Although this might be a good plan when using, say, a RAID system with relatively inexpensive hard drives, it clearly doesn’t fit in with the transition to SSDs for storage. Once you’ve invested in several TB of SSD, the last thing that you’re going to do is replace them every couple of years! One alternative then might be to keep your TM backups running for 1-2 years, at the end of which you archive a full disk image, then wipe your backup storage and start from scratch.
Some users perform monthly maintenance, using a tool such as Alsoft’s DiskWarrior to completely rebuild the directories on their backups. This appears to be effective, provided that both Mac and backup storage are protected by a UPS. For relatively small backups on fast storage such as SSDs, maintenance shouldn’t take long either, but this doesn’t scale so well: rebuilding the directory of 1 TB of backups on an external hard disk RAID system may take those backups offline for several hours, and larger backups accumulated over several years will need even longer. It therefore helps relatively little to prolong the period over which you can keep a backup series going, and you need to balance the time taken for maintenance against the risk of errors.
Where DiskWarrior may have a much more important role is in maintaining sparsebundles on shared and networked backup drives. A disproportionately high number of reports of severe and fatal errors seem to occur in those, although that may also be the result of users allowing them to grow larger than they might on local storage.

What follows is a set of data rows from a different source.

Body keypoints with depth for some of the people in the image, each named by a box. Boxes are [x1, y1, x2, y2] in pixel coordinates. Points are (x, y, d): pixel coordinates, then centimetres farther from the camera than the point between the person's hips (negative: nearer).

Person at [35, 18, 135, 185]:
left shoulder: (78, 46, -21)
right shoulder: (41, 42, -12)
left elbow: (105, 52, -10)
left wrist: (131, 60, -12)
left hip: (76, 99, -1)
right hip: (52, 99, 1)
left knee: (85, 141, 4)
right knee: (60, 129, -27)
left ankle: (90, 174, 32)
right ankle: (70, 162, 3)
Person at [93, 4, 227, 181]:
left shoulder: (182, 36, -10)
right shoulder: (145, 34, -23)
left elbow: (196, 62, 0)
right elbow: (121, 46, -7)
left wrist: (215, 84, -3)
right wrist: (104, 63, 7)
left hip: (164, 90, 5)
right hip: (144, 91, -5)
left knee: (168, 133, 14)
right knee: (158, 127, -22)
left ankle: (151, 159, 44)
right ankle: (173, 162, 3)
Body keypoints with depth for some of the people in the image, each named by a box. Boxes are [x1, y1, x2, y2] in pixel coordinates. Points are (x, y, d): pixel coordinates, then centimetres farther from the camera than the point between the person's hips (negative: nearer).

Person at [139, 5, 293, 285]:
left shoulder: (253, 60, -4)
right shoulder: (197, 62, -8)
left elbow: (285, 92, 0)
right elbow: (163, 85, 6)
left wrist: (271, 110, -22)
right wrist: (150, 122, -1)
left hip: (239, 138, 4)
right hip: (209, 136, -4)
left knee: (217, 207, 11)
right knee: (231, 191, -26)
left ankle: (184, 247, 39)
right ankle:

Since High Sierra added APFS snapshots to TM’s backups, snapshot errors and problems have been reported. As far as I am aware, the only tools which can currently check and repair these are Disk Utility, preferably in Recovery Mode, and the command tool on which it relies
fsck_apfs. Once utilities like DiskWarrior are able to work with APFS and its snapshots, they should make a big difference.
Testing your backups
There’s no point in making backups if you don’t test them out regularly too. If you’re rebuilding their directories every month using DiskWarrior, a good time to do this is once your scheduled rebuild has been completed. Simply select a couple of important documents and folders from a couple of different backups, and restore them – taking great care not to overwrite their current version.
This is also a good time to get a full log transcript from a recent backup, to see if there are any significant errors occurring. T2M2 looks for those errors which propagate up to the TM sub-system itself, but using the TimeMachineFull predicate in Ulbow will reveal many more, all of which should be of little or no significance.
Backups and archives
Another common and costly error is to presume that what you back up using TM forms an archive, from which you can retrieve documents and data of lasting importance. In most backup policies involving TM, it occupies a middle place:
- previous versions stored in the macOS version system, looking back minutes or hours;
- backups made by Time Machine, looking back days or months;
- permanent archiving, looking back years.
Versions enable you to recover a section you deleted half an hour ago. Backups enable you to recover any file over the last year or two. Archives are restricted to documents and data of lasting importance, and should go back many years. If you haven’t thought about them, now is the time to build them into your plan, and to ensure that there are also off-site copies in case disaster strikes.
Remember that any substantial natural or man-made disaster will almost certainly destroy local or locally networked Time Machine backups.